Reviewer: V. Dimov, M.D.
A 37-year-old female with unremarkable past medical history was admitted with sudden onset of dizziness, aphasia, and right arm numbness and weakness. The patient's symptoms lasted approximately 45 minutes and then slowly resolved after which she was able to call for help. A few hours before the onset of her symptoms, she had her "usual" neck stiffness and thus she went to a chiropractor. She had a neck manipulation which alleviated the pain.
Past medical history (PMH)
On physical examination, the blood pressure was 148/95 mm Hg and the patient was afebrile. Neurologic examination was nonfocal. Right arm numbness was still present.
What tests would you suggest?
MRI of the brain showed 4 tiny foci suggestive of multifocal acute to subacute ischemic changes in the left parietal lobe. MRA of the head and neck showed bilateral internal carotid artery dissection and markedly diminished intracranial flow throughout the left middle cerebral artery distribution. There was no evidence of dysplasia on MRA. The vertebral arteries were widely patent and within normal limits.
What treatment would you suggest?
The patient was started on heparin infusion and bridged to warfarin.
What tests would you do next?
Hypercoagulability workup including antiphospholipid antibody was negative. ESR and CRP were normal. Echocardiogram did not reveal any abnormalities.
The patient's symptoms completely resolved and she was discharged home in a stable condition on warfarin with a target INR 2-3.
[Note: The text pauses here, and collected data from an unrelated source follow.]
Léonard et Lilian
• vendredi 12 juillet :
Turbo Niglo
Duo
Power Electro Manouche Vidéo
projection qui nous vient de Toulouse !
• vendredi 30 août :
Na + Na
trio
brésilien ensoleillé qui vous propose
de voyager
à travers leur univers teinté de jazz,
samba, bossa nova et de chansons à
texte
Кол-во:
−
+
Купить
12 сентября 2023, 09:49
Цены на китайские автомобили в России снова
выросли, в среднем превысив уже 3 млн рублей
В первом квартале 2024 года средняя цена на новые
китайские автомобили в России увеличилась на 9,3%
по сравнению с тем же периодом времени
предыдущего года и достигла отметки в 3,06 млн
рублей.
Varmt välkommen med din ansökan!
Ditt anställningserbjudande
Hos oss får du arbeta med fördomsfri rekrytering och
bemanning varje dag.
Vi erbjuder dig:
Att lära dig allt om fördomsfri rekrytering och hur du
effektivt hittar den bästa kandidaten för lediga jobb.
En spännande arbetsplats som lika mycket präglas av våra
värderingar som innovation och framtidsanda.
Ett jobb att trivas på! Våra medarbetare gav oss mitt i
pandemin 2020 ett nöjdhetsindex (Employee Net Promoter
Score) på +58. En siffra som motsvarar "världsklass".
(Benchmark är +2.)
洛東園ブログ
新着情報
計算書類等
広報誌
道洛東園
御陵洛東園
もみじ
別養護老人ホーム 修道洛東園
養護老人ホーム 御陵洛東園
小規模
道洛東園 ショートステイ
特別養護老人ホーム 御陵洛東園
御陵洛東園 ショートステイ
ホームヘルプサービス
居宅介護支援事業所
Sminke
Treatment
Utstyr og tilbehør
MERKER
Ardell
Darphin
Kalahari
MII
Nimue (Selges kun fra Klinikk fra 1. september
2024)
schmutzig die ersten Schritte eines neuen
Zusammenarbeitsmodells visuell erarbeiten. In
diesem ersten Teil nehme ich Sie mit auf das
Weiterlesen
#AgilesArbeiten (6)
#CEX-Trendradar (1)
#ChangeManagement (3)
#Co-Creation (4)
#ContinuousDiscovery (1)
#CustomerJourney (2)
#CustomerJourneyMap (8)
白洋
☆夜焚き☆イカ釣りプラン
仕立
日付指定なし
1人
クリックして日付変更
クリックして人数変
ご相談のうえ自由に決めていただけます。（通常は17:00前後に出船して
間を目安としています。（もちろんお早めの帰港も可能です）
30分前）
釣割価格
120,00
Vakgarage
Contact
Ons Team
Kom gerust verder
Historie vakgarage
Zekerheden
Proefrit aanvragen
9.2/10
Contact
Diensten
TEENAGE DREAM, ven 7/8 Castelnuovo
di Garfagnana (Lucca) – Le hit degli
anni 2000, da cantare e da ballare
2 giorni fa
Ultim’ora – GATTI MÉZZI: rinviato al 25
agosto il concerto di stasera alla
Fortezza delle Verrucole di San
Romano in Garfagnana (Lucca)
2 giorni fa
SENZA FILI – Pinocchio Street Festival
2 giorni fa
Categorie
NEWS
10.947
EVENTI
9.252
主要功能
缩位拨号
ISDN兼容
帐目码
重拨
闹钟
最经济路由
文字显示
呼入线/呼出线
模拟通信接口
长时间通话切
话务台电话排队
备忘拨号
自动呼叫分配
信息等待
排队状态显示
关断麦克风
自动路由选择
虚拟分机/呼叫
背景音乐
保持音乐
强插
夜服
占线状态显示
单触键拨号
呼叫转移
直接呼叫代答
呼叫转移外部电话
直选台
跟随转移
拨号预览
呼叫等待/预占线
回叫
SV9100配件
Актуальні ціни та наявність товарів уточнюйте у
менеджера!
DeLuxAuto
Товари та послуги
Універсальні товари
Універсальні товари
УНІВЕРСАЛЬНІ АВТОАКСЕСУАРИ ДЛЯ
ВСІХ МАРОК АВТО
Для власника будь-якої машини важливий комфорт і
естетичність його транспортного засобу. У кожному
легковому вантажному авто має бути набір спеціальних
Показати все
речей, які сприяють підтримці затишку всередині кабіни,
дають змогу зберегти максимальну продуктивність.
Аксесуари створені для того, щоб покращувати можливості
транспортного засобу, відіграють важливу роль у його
Bilateral internal carotid artery dissection with ischemic changes in the left parietal lobe due to chiropractic neck manipulation.
What did we learn from this case?
While neurological manifestations following chiropractic neck manipulation have been attributed to vertebral artery dissection and subsequent vertebrobasilar ischemia; injuries to the internal carotids arteries following spine manipulation are rarely reported. We report a patient with bilateral ICA dissection after visiting chiropractor for neck relief. Our patient did not have known risk factors for artery dissections, including but not limited to, fibromuscular dysplasia, Marfan syndrome, Ehlers-Danlos syndrome, oral contraception, or arteriosclerosis, but did admit to history of gestational hypertension and blood pressure was elevated on presentation.
Neurological deficits after spine manipulation vary widely in timing and presentation. The dissection is thought to occur due to shear force on the wall of the vessel. Symptoms may occur within minutes or weeks. Clinical manifestations depend on the affected cerebral circulation. While our patient exhibited word-finding difficulty and right hand numbness, which are suggestive of middle cerebral artery distribution, patients with vertebral artery involvement may present with occipital headache, neck pain, nausea, vomiting, or tinnitus. These symptoms may be transient thus making increased awareness a priority, as such patients should not be subjected to additional cervical spine manipulation. The majority of infarcts related to ICA dissection are cortical or subcortical and commonly caused by embolic phenomenon. This is in contrast to infarcts that involve the watershed or junctional areas where hemodynamic compromise plays a role.
Serious and sometimes fatal neurological complications may occur following cervical spine manipulation. Transient neurological symptoms may be the first manifestations. Hospitalists must be vigilant of these complications as early recognition may prevent death.
Catastrophic complication of chiropractic manipulation: a report of quadriparesis. Talluri SK, Talluri J, Besur S, Kakarala R, Klair N. Am J Med. 2009 Nov;122(11):e3-4.